Разумеется, собирающееся у него вечером по средам «маленькое ядро», по-видимому, не замечало этого ни разу. Упадок учителя, если он даже происходит действительно, еще нисколько не обнаруживается. Но сам он следит за собой в такие минуты с горькой неумолимостью и страдает от несовершенства, когда констатирует его изнутри. Объясняется ли оно возрастом? Или отставкой? Его профессия, заставлявшая его говорить несколько часов в день перед чрезвычайно внимательной аудиторией, поддерживала его увлечение, внезапно теперь оборвавшееся. Сразу и так поздно установившийся режим молчания благоприятствует, быть может, притуплению ума. Словом, в данный миг Сампэйр, даже будучи глубоко взволнован состоянием Европы, не менее глубоко, но в другой области сердца, осчастливлен тем, что величайшее личное бедствие, какого он может бояться — умаление его мыслительных способностей, — вдруг перестало казаться ему неминуемым. Да, величайшее бедствие! Величайшее несчастье! Что значат его остальные интересы по сравнению с этим? И даже остальные интересы вообще?
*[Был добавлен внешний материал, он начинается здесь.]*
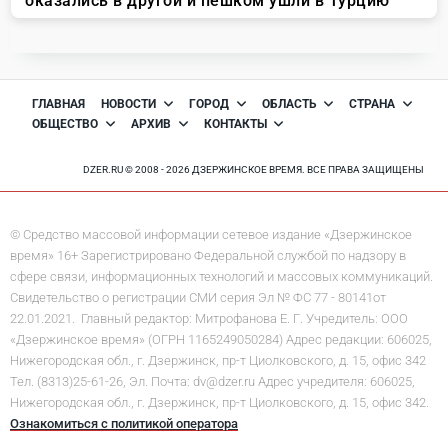
ГЛАВНАЯ
НОВОСТИ
ГОРОД
ОБЛАСТЬ
СТРАНА
ОБЩЕСТВО
АРХИВ
КОНТАКТЫ
DZER.RU © 2008 - 2026 ДЗЕРЖИНСКОЕ ВРЕМЯ. ВСЕ ПРАВА ЗАЩИЩЕНЫ
© Средство массовой информации сетевое издание «Дзержинское
время» 16+ Зарегистрировано Федеральной службой по надзору в
сфере связи, информационных технологий и массовых коммуникаций.
Свидетельство о регистрации СМИ серия Эл № ФС 77 - 80141от
22.01.2021. Главный редактор: Митрофанова Е. Г. Учредитель: ООО
«Дзержинское время» (ОГРН 1165249050284) Адрес редакции: 606025,
Нижегородская обл., г. Дзержинск, пр-т Циолковского, д. 15, офис 342
Тел. (8313)25-61-26, Эл. Почта: dv@dzer.ru Адрес учредителя: 606025,
Нижегородская обл., г. Дзержинск, пр-т Циолковского, д. 15, офис 342.
Ознакомиться с политикой оператора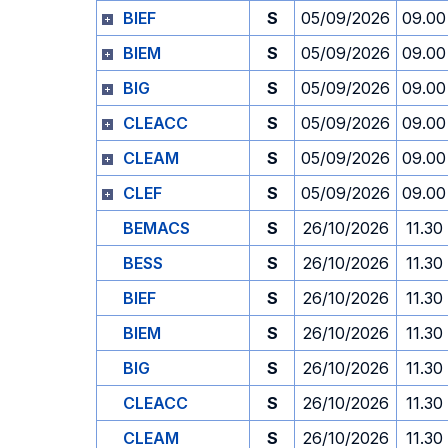
BIEF
S
05/09/2026
09.00
BIEM
S
05/09/2026
09.00
BIG
S
05/09/2026
09.00
CLEACC
S
05/09/2026
09.00
CLEAM
S
05/09/2026
09.00
CLEF
S
05/09/2026
09.00
BEMACS
S
26/10/2026
11.30
BESS
S
26/10/2026
11.30
BIEF
S
26/10/2026
11.30
BIEM
S
26/10/2026
11.30
BIG
S
26/10/2026
11.30
CLEACC
S
26/10/2026
11.30
CLEAM
S
26/10/2026
11.30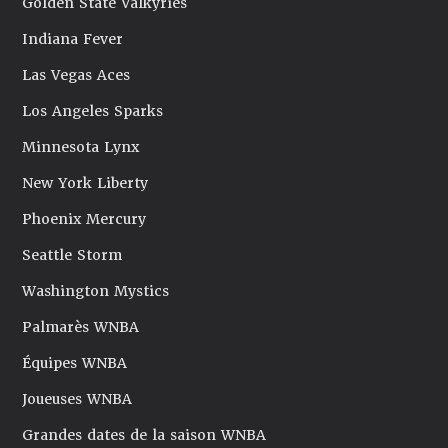
Golden State Valkyries
Indiana Fever
Las Vegas Aces
Los Angeles Sparks
Minnesota Lynx
New York Liberty
Phoenix Mercury
Seattle Storm
Washington Mystics
Palmarès WNBA
Équipes WNBA
Joueuses WNBA
Grandes dates de la saison WNBA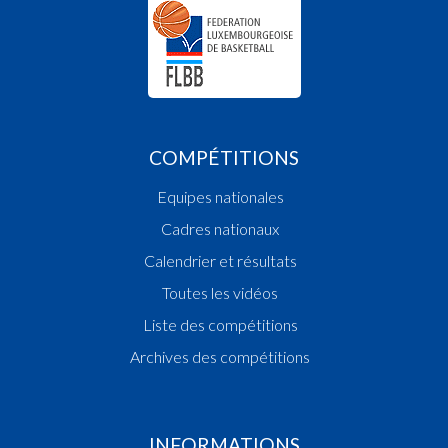
COMPÉTITIONS
Equipes nationales
Cadres nationaux
Calendrier et résultats
Toutes les vidéos
Liste des compétitions
Archives des compétitions
INFORMATIONS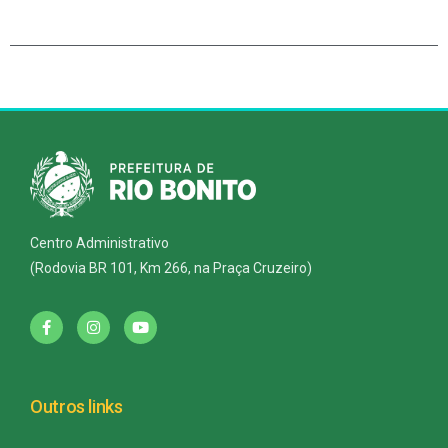
Centro Administrativo
(Rodovia BR 101, Km 266, na Praça Cruzeiro)
Outros links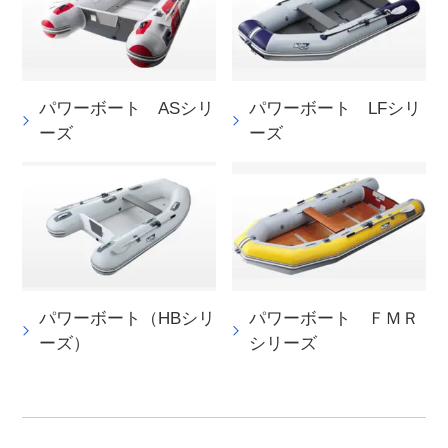
パワーボート ASシリ
パワーボート LFシリ
ーズ
ーズ
パワーボート（HBシリ
パワーボート ＦＭＲ
ーズ）
シリーズ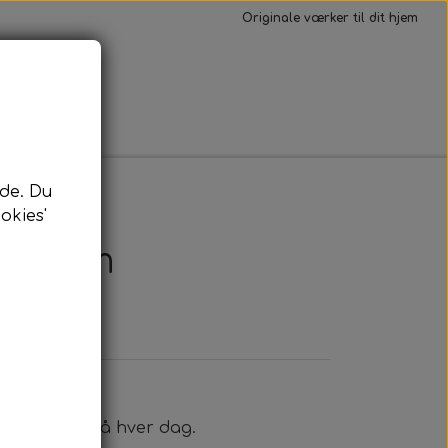
Originale værker til dit hjem
Kontakt
de. Du
okies'
x70 cm
u kan kigge på hver dag.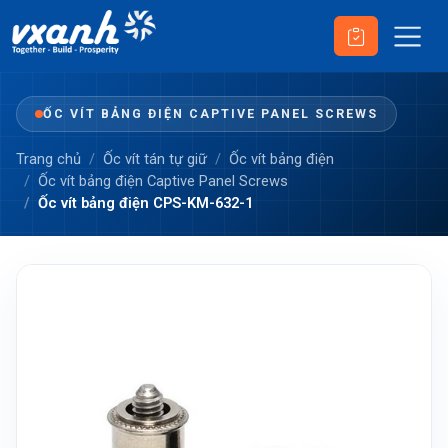
ỐC VÍT BẢNG ĐIỆN CAPTIVE PANEL SCREWS
Trang chủ
Ốc vít tán tự giữ
Ốc vít bảng điện
Ốc vít bảng điện Captive Panel Screws
Ốc vít bảng điện CPS-KM-632-1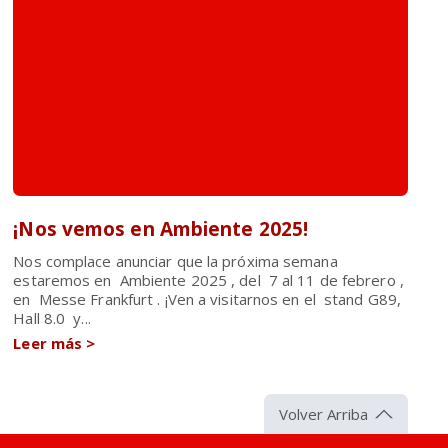
¡Nos vemos en Ambiente 2025!
Nos complace anunciar que la próxima semana
estaremos en Ambiente 2025 , del 7 al 11 de febrero ,
en Messe Frankfurt . ¡Ven a visitarnos en el stand G89,
Hall 8.0 y...
Leer más
>
Volver Arriba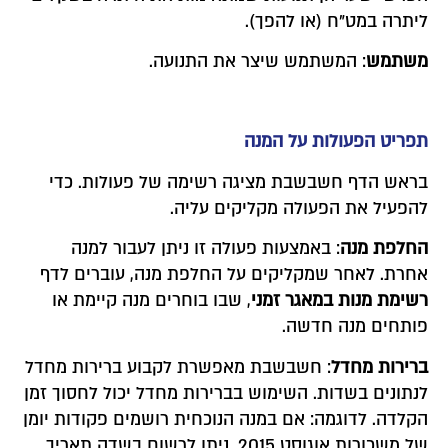
ליתרה במט"ח (או להפך).
משתמש
: המשתמש שיצר את התנועה.
תפריט הפעולות על המנה
בראש הדף חשבשבת מציגה רשימה של פעולות. כדי
להפעיל את הפעולה מקליקים עליה.
החלפת מנה
: באמצעות פעולה זו ניתן לעבור למנה
אחרת. לאחר שמקליקים על החלפת מנה, עוברים לדף
רשימת מנות במאגר זמני
, שבו בוחרים מנה קיימת או
פותחים מנה חדשה.
ברירות מחדל
: חשבשבת מאפשרת לקבוע ברירות מחדל
לנתונים בשדות. השימוש בברירות מחדל יכול לחסוך זמן
הקלדה. לדוגמה: אם במנה הנוכחית רושמים פקודות יומן
של משכורות אוגוסט 2015, ניתן לרשום בשדה תאריך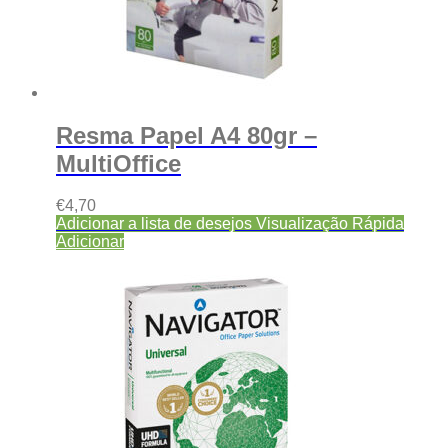
Resma Papel A4 80gr –
MultiOffice
€
4,70
Adicionar a lista de desejos
Visualização Rápida
Adicionar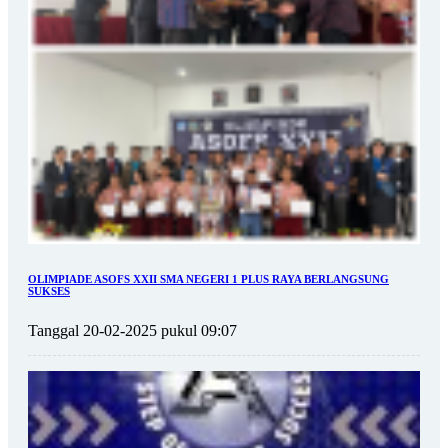
OLIMPIADE ASOFS XXII SMA NEGERI 1 PLUS RAYA BERLANGSUNG
SUKSES
Tanggal 20-02-2025 pukul 09:07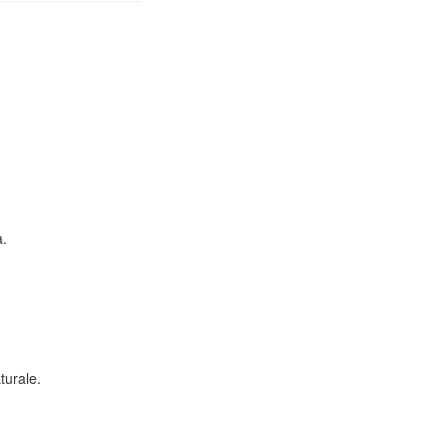
a.
turale.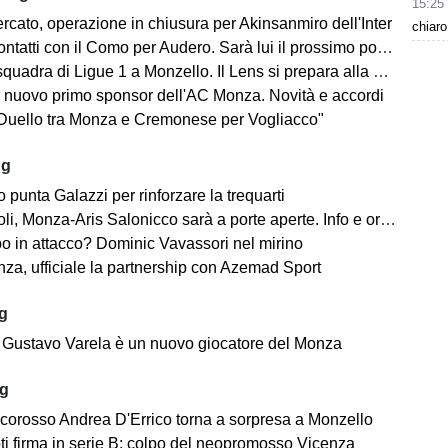
15:25
rcato, operazione in chiusura per Akinsanmiro dell'Inter
chiaro
tatti con il Como per Audero. Sarà lui il prossimo portiere biancorosso?
adra di Ligue 1 a Monzello. Il Lens si prepara alla Como Cup in Brianza
 nuovo primo sponsor dell'AC Monza. Novità e accordi
"Duello tra Monza e Cremonese per Vogliacco"
ug
o punta Galazzi per rinforzare la trequarti
i, Monza-Aris Salonicco sarà a porte aperte. Info e orari
po in attacco? Dominic Vavassori nel mirino
a, ufficiale la partnership con Azemad Sport
ug
e: Gustavo Varela è un nuovo giocatore del Monza
ug
ncorosso Andrea D'Errico torna a sorpresa a Monzello
ti firma in serie B: colpo del neopromosso Vicenza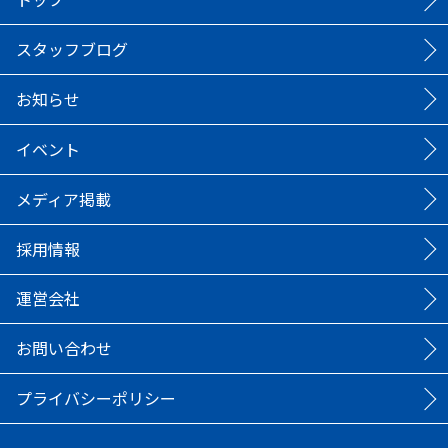
スタッフブログ
お知らせ
イベント
メディア掲載
採用情報
運営会社
お問い合わせ
プライバシーポリシー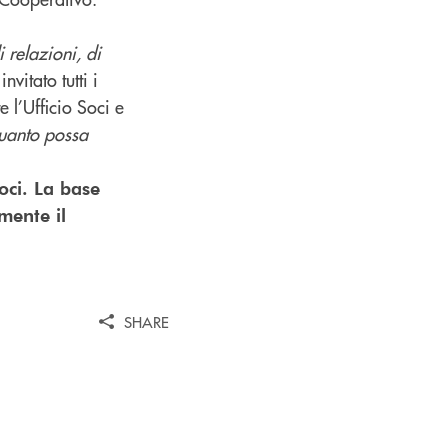
 relazioni, di
nvitato tutti i
e l’Ufficio Soci e
 quanto possa
oci. La base
lmente il
SHARE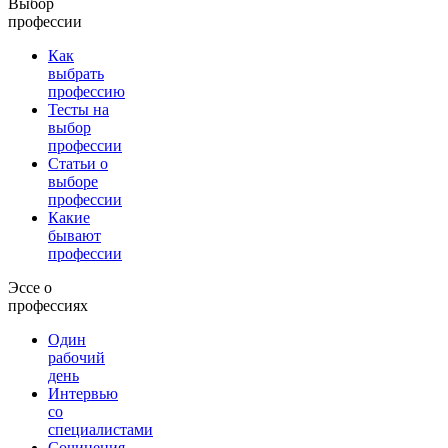
Выбор
профессии
Как
выбрать
профессию
Тесты на
выбор
профессии
Статьи о
выборе
профессии
Какие
бывают
профессии
Эссе о
профессиях
Один
рабочий
день
Интервью
со
специалистами
Сочинения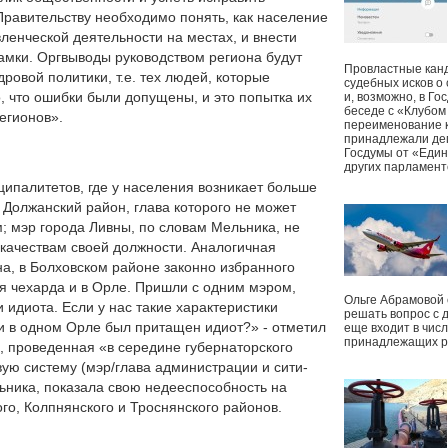
равительству необходимо понять, как население
ленческой деятельности на местах, и внести
амки. Оргвыводы руководством региона будут
Провластные канд
ровой политики, т.е. тех людей, которые
судебных исков о
, что ошибки были допущены, и это попытка их
и, возможно, в Г
беседе с «Клубом
егионов».
переименование к
принадлежали деп
Госдумы от «Един
других парламент
ципалитетов, где у населения возникает больше
, Должанский район, глава которого не может
; мэр города Ливны, по словам Мельника, не
 качествам своей должности. Аналогичная
на, в Болховском районе законно избранного
ая чехарда и в Орле. Пришли с одним мэром,
Ольге Абрамовой
и идиота. Если у нас такие характеристики
решать вопрос с 
и в одном Орле был притащен идиот?» - отметил
еще входит в чис
принадлежащих р
а, проведенная «в середине губернаторского
вую систему (мэр/глава администрации и сити-
ьника, показала свою недееспособность на
го, Колпнянского и Троснянского районов.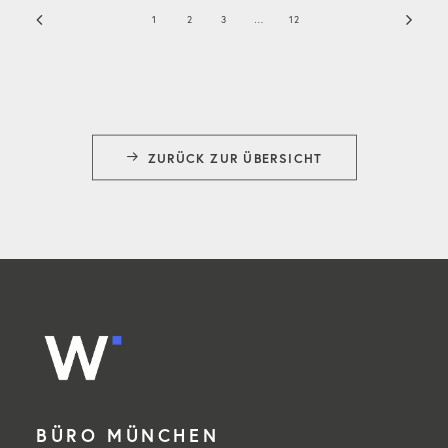
1
2
3
…
12
ZURÜCK ZUR ÜBERSICHT
BÜRO MÜNCHEN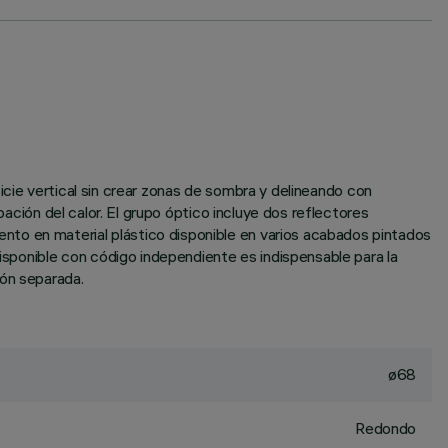
rficie vertical sin crear zonas de sombra y delineando con
pación del calor. El grupo óptico incluye dos reflectores
nto en material plástico disponible en varios acabados pintados
disponible con código independiente es indispensable para la
ión separada.
ø68
Redondo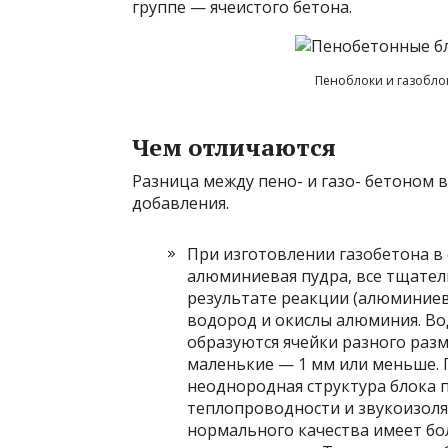
группе — ячеистого бетона.
Пеноблоки и газобло
Чем отличаются
Разница между пено- и газо- бетоном 
добавления.
При изготовлении газобетона в 
алюминиевая пудра, все тщател
результате реакции (алюминиев
водород и окислы алюминия. Вод
образуются ячейки разного разм
маленькие — 1 мм или меньше.
неоднородная структура блока 
теплопроводности и звукоизоля
нормального качества имеет бо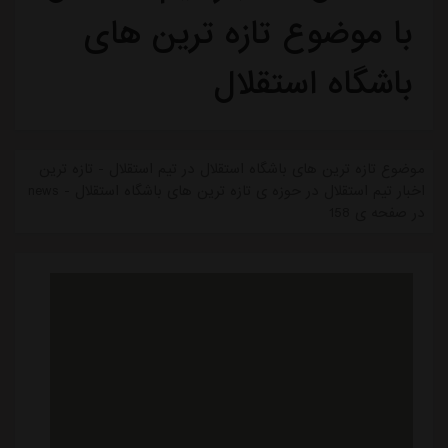
با موضوع تازه ترین های
باشگاه استقلال
موضوع تازه ترین های باشگاه استقلال در تیم استقلال - تازه ترین
اخبار تیم استقلال در حوزه ی تازه ترین های باشگاه استقلال - news
در صفحه ی 158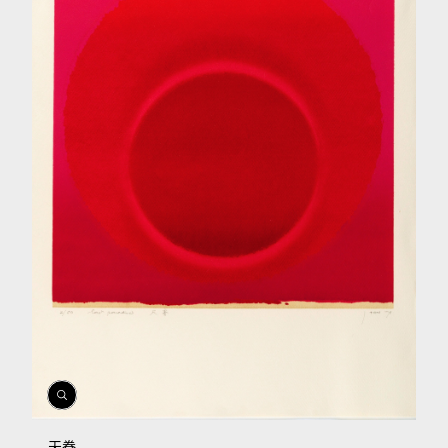
開
啟
相
天眷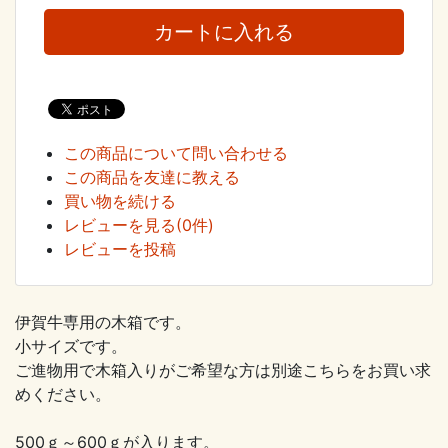
この商品について問い合わせる
この商品を友達に教える
買い物を続ける
レビューを見る(0件)
レビューを投稿
伊賀牛専用の木箱です。
小サイズです。
ご進物用で木箱入りがご希望な方は別途こちらをお買い求
めください。
500ｇ～600ｇが入ります。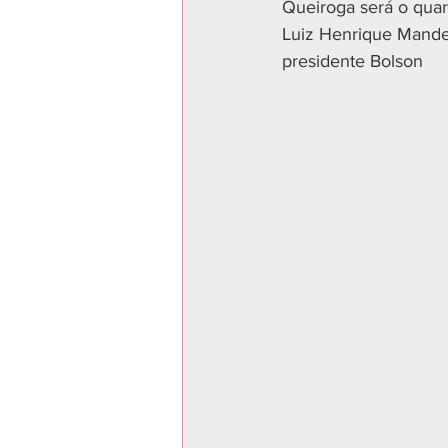
Queiroga será o quar
Luiz Henrique Mandet
presidente Bolson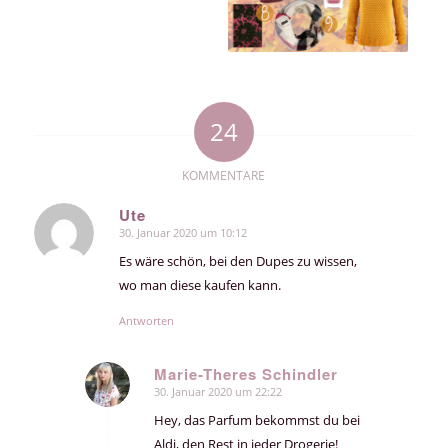
24
KOMMENTARE
Ute
30. Januar 2020 um 10:12
sagte:
Es wäre schön, bei den Dupes zu wissen,
wo man diese kaufen kann.
Antworten
Marie-Theres Schindler
30. Januar 2020 um 22:22
sagte:
Hey, das Parfum bekommst du bei
Aldi, den Rest in jeder Drogerie!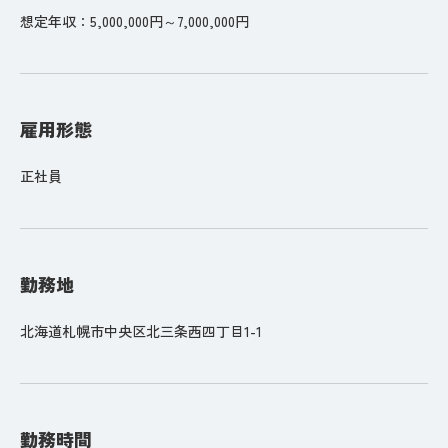
想定年収：5,000,000円～7,000,000円
雇用形態
正社員
勤務地
北海道札幌市中央区北三条西四丁目1-1
勤務時間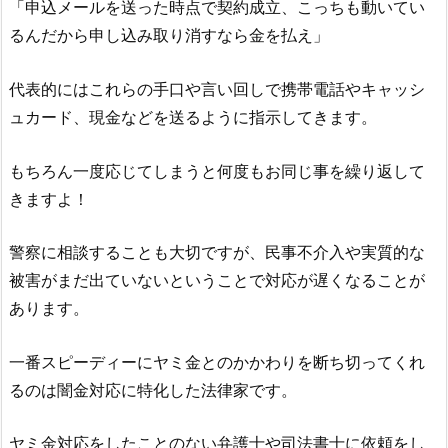
「申込メールを送った時点で契約成立、こっちも動いてい
るんだから申し込み取り消すなら金を払え」
代表的にはこれらの手口や言い回しで携帯電話やキャッシ
ュカード、現金などを送るように指示してきます。
もちろん一度応じてしまうと何度もお同じ事を繰り返して
きますよ！
警察に相談することも大切ですが、民事不介入や実質的な
被害がまだ出ていないということで対応が遅くなることが
あります。
一番スピーディーにヤミ金とのかかわりを断ち切ってくれ
るのは闇金対応に特化した法律家です。
ヤミ金対応をしたことのない弁護士や司法書士に依頼をし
Наливая рюмку вина Кланрикару, он думает очень быстро и украдкой: «Как!.. Худшие катастрофы… война, последствия потрясений… да, это было бы ужасно. Но одно дело — присутствовать при этом с совершенно ясным умом, как сегодня, и другое — утратить ясность мысли!..» Он сразу же себя перебивает: «С какой ужасающей легкостью даже такой человек, как я, не последний из скотов и служащий образцом этим молодым людям, доходит до того, что нависшая над миром гроза сводится для него к мелкому вопросу эгоизма». Затем он пытается успокоить себя: «Тревожиться за участь собственного ума не преступно. Главное — это сделать все, что можешь, для предотвращения катастрофы, а сделать я могу, конечно, не бог весть что…» Он останавливает себя: «А действительно ли ты делаешь все, что можешь?» Он закупоривает бутылку и ставит ее на стол, обдумывая, нельзя ли было бы предпринять против надвигающейся опасности чего-либо более отважного и действенного, чем беседы, чем размышления.